On Wednesday, Wall Street experienced a decline after notes from the Federal Reserve’s latest board meeting revealed that board members expect to continue increasing its key lending rate to slow down the economy, thereby lowering hopes that cuts might happen as early as the end of the year.
Amid concerns over the Federal Reserve’s policy and potential recession, stocks experienced a decline on Thursday, continuing the fading trend of the early year rally. The S&P 500 experienced a 0.1% decrease, and the Dow Jones Industrial Average dropped by 0.3% or 109 points, while the Nasdaq Composite fell less than 0.1%. Despite starting the day on a high note with Nvidia’s strong earnings, Thursday’s declines have put the major averages down over 2% for the week and set the S&P 500 on a path for its fifth consecutive loss.
After rallying over 6% in January, the S&P 500 is only up 3.6% for the year. These market movements followed the Federal Reserve’s release of minutes from its latest meeting on February 1, which showed that the central bank intends to continue fighting inflation with rate hikes.

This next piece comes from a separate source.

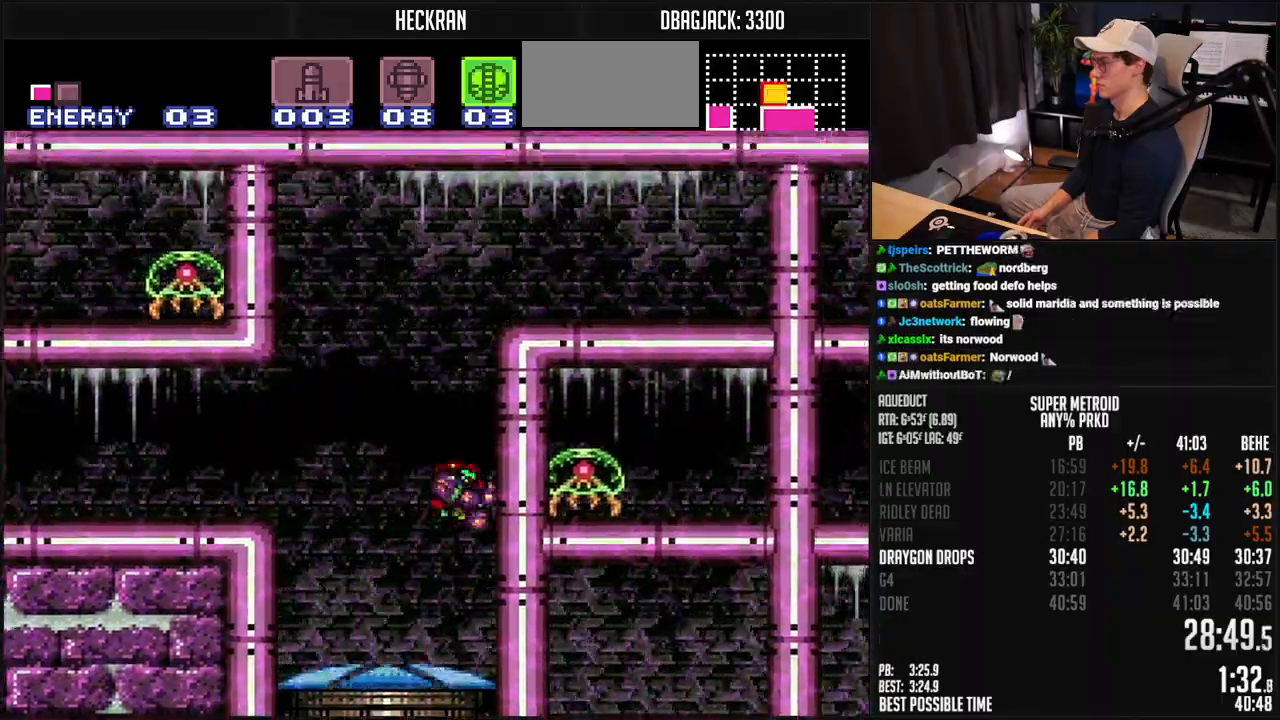
{"buttons": ["B", "L1", "DPAD_RIGHT"], "events": [[16, "DPAD_RIGHT", "up"], [67, "A", "up"], [67, "DPAD_LEFT", "down"], [117, "A", "down"], [150, "DPAD_LEFT", "up"], [150, "DPAD_UP", "down"], [184, "DPAD_UP", "up"], [200, "DPAD_RIGHT", "down"], [351, "A", "up"], [401, "X", "down"], [467, "L1", "down"], [484, "X", "up"]]}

On Thursday, gold prices dropped to their lowest point in about two months due to a decrease in weekly jobless claims in the US, which favored the Federal Reserve’s stance that higher interest rates would be necessary to control inflation. As of 12:33 p.m. ET (1733 GMT), spot gold was down 0.2% at $1,821.34 per ounce, having reached its lowest level since December 30 earlier in the day, while US gold futures fell 0.7% to $1,828.70.
The unexpected decrease in Americans filing for unemployment benefits last week suggested a tight labor market and inflationary pressures, further supporting the Fed’s stance. While the country’s gross domestic product increased at a revised 2.7% annualized rate in the fourth quarter of 2022, which was lower than the previously reported 2.9%, the drop in jobless claims keeps the Federal Reserve in control of raising rates, according to Bob Haberkorn, a senior market strategist at RJO Futures.
The above analysis is only for the views of market researchers and is for reference only and is not regarded as a specific investment suggestion.